Skawianie. Jeśli stary t’skrang miał rację było więcej niż kilka powodów na rozlew krwi na jaszczurzych terytoriach. Inna sprawa, że barka musiała by z sukcesem przebyć całą Wężową. A było to wręcz nie wykonalne. Albo niebawem zaczną docierać wieści o jej krwawym szlaku.

- Gdy rzeka spływa krwią to i zło się zdarzyło. Dla kogoś na pewno. Miejmy nadzieję, że tego akurat nam los oszczędzi. Wiadomo już kiedy odbijamy? Bo chyba nie zostajemy przywiązani do brzegu?

-Nie spływa! Zmienia się w krew, prawdziwą bulgoczącą krew!- wrzasnął poirytowany staruch.

-Ruszamy za jakieś...-Scalor zerknął na ciąg tragarzy przy swoim statku.-...na mój nos pół godziny. Wszyscy cali i zdrowi wrócili z wyprawy?

- Wszyscy przeżyli kapitanie. Ale co najmniej jednego załoganta będziesz musiał Ulskarze pod opieką zostawić. Odwagi miał za kilku ale szczęścia szczyptę. Minie chwila nim ponownie będzie mógł przydać się na statku. Rannych jest więcej. Jak widać. - wyszczerzył się w uśmiechu rozcierając między palcami własną krew - Ale niegroźnie. Kapitańscy adepci dali radę więc bardziej ta wycieczka załogi nie uszczupli.
-Niemniej szkoda... - westchnął Scalor zamyślając się, po czym spytał.- Kogóż to dopadły Wydry?
- Tur’samina.

-A jaka to była banda? Zorganizowana, czujna ? Wyglądali, jakby szukali czegoś?- wtrącił Ragham.
- Wyglądali jakby pierwszy raz w życiu w dżungli byli. Niezorganizowani. Nie potrafiący się wyżywić. - widać było, że Jhink nie wyrobił sobie o niemowach nadmiernie pozytywnego zdania. Ale jak należało traktować t’skrangi które tak blisko rzeki nie potrafiły znaleźć pożywienia?

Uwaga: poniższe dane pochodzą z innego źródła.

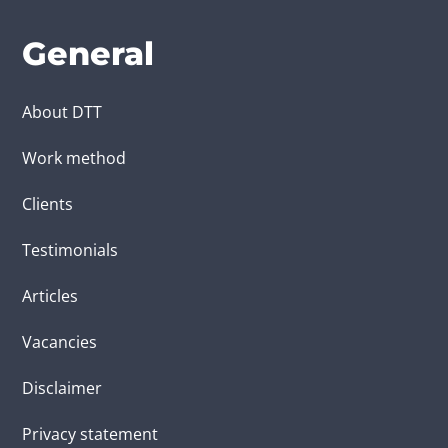
General
About DTT
Work method
Clients
Testimonials
Articles
Vacancies
Disclaimer
Privacy statement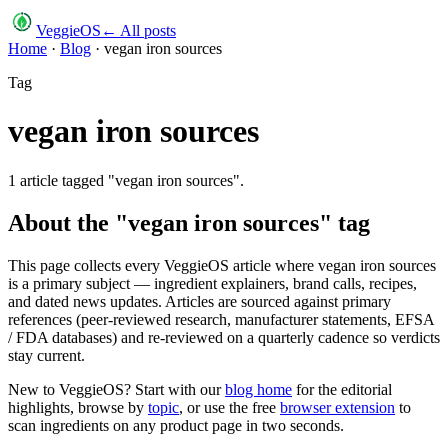
VeggieOS
← All posts
Home
·
Blog
·
vegan iron sources
Tag
vegan iron sources
1
article
tagged "
vegan iron sources
".
About the "
vegan iron sources
" tag
This page collects every VeggieOS article where
vegan iron sources
is a primary subject — ingredient explainers, brand calls, recipes,
and dated news updates. Articles are sourced against primary
references (peer-reviewed research, manufacturer statements, EFSA
/ FDA databases) and re-reviewed on a quarterly cadence so verdicts
stay current.
New to VeggieOS? Start with our
blog home
for the editorial
highlights, browse by
topic
, or use the free
browser extension
to
scan ingredients on any product page in two seconds.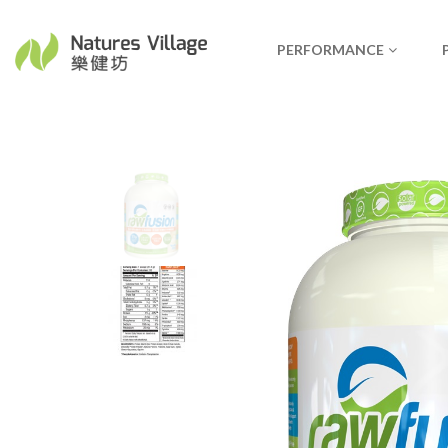
PERFORMANCE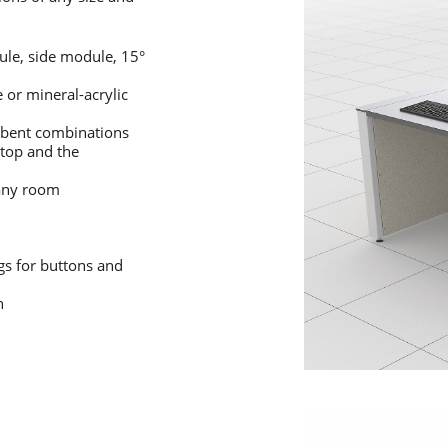
le, side module, 15°
or mineral-acrylic
r bent combinations
ktop and the
 any room
gs for buttons and
n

- Postanowili zjeść drwali i Pasje jedne wiedzą jak owych porwali bo w swoim stanie nie powinni drwalom podołać. Za to swojego trupa pozostawili na szlaku, ani go nie objadając ani nie sprawdzając co miał przy sobie. Taktyką także nie dorównali swojej legendzie. Działali chaotycznie i w sposób wręcz samobójczy. Pozwalając wybijać się niemal pojedynczo. A miejsce na zasadzkę mieli piękne. Gdyby wyczekali odpowiedniego momentu nasze straty były by dużo większe. - potwierdził swe wątpliwości kiwając na boki głową. - Pustułka z naszym iluzjonistą dorwali wydrzego maga, ale wątpię by dużo więcej o celach tej nieporadnej grupki się dowiedzieli. A czego zwykły Wydry szukać tu, że miast zaskoczenia słyszę “Jeszcze jakieś?”? - postanowił wyciągnąć też parę informacji dla siebie.

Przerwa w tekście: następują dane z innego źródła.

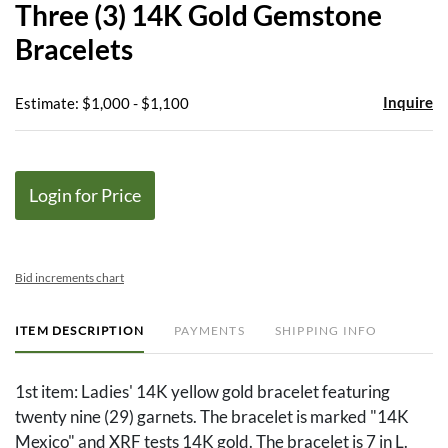
Three (3) 14K Gold Gemstone
favor
Bracelets
Inquire
Estimate: $1,000 - $1,100
Login for Price
Bid increments chart
ITEM DESCRIPTION
PAYMENTS
SHIPPING INFO
1st item: Ladies' 14K yellow gold bracelet featuring
twenty nine (29) garnets. The bracelet is marked "14K
Mexico" and XRF tests 14K gold. The bracelet is 7 in L.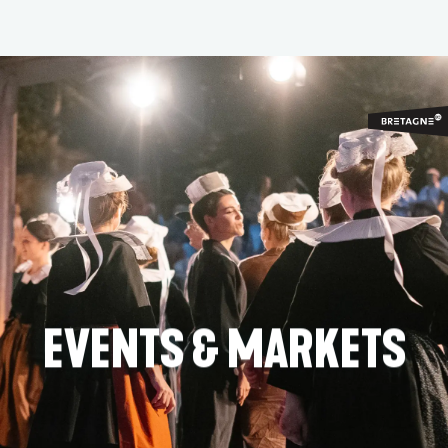
Aller
au
contenu
principal
EVENTS & MARKETS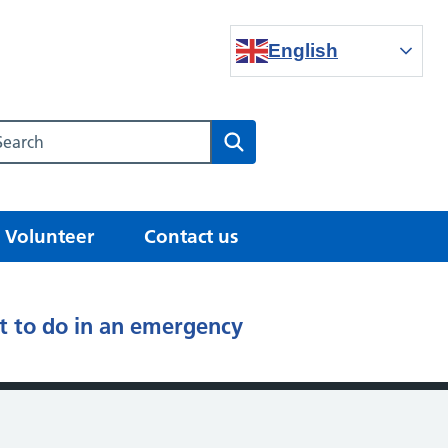
English
Search our NHS website
Search
Volunteer
Contact us
 to do in an emergency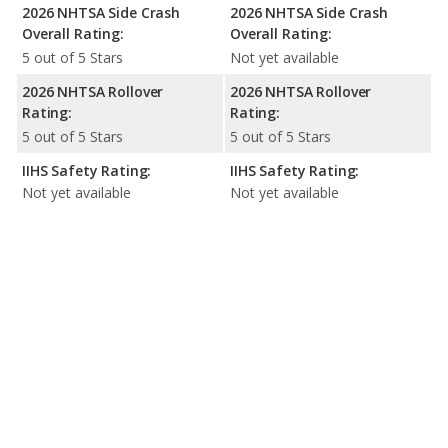
2026 NHTSA Side Crash
2026 NHTSA Side Crash
Overall Rating:
Overall Rating:
5 out of 5 Stars
Not yet available
2026 NHTSA Rollover
2026 NHTSA Rollover
Rating:
Rating:
5 out of 5 Stars
5 out of 5 Stars
IIHS Safety Rating:
IIHS Safety Rating:
Not yet available
Not yet available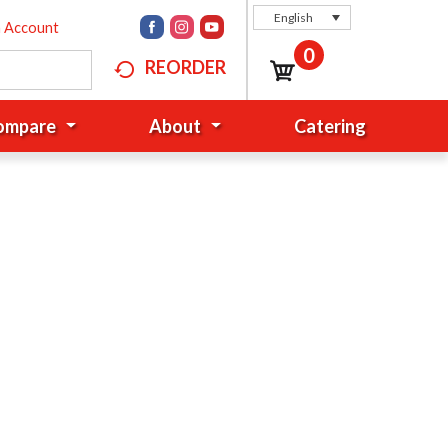
English
n Account
0
REORDER
Compare
About
Catering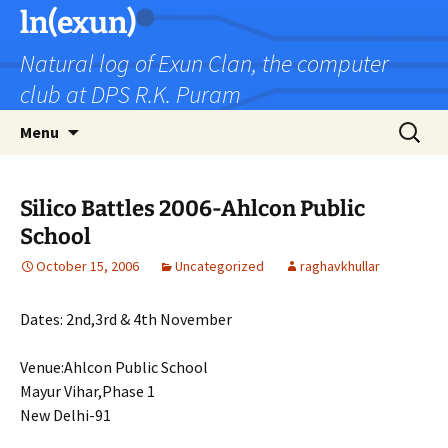
Skip
ln(exun)
to
Natural log of Exun Clan, the computer
content
club at DPS R.K. Puram
Search
Menu
for:
Silico Battles 2006-Ahlcon Public
School
October 15, 2006
Uncategorized
raghavkhullar
Dates: 2nd,3rd & 4th November
Venue:Ahlcon Public School
Mayur Vihar,Phase 1
New Delhi-91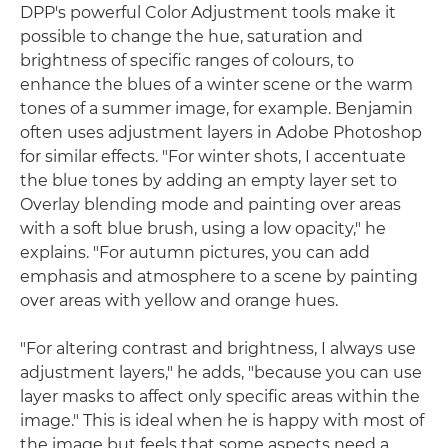
DPP's powerful Color Adjustment tools make it
possible to change the hue, saturation and
brightness of specific ranges of colours, to
enhance the blues of a winter scene or the warm
tones of a summer image, for example. Benjamin
often uses adjustment layers in Adobe Photoshop
for similar effects. "For winter shots, I accentuate
the blue tones by adding an empty layer set to
Overlay blending mode and painting over areas
with a soft blue brush, using a low opacity," he
explains. "For autumn pictures, you can add
emphasis and atmosphere to a scene by painting
over areas with yellow and orange hues.
"For altering contrast and brightness, I always use
adjustment layers," he adds, "because you can use
layer masks to affect only specific areas within the
image." This is ideal when he is happy with most of
the image but feels that some aspects need a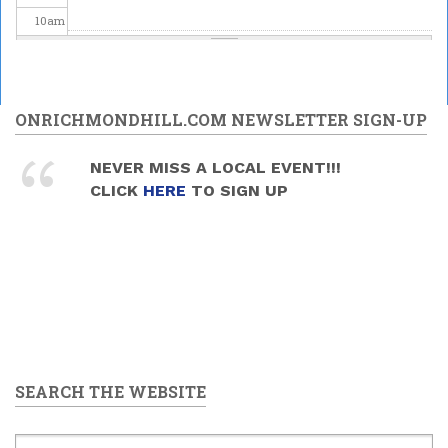
10
am
11
am
12
pm
ONRICHMONDHILL.COM NEWSLETTER SIGN-UP
1
pm
NEVER MISS A LOCAL EVENT!!!
CLICK
HERE
TO SIGN UP
2
pm
3
pm
4
pm
5
pm
SEARCH THE WEBSITE
6
pm
7
pm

-Uciekinierzy raczej, niż grupa poszukiwawcza.- stwierdził po namyśle Ragham.- Przerażeni, spanikowani... za bardzo, by myśleć jasno.
-Tylko co mogłoby przerazić Wydry?- spytał retorycznie Scalor.- I to aż tak?
Zasępiony kapitan nie dawał się pociągnąć za jęzor. Zaś stary właściciel promu już się ulotnił, kierując do miejscowej jadalni.
- Skawian kapitanie. Ani chybi tych strasznych Skawian.

Pozostawiwszy rozmówców na molo łucznik zawrócił na pokład Tancerki i dwa kubły wody później można było zobaczyć go schnącego na przybudówce zadaszającej maszynownię. Rozciągnięty na całą długość wpatrywał się w chmury.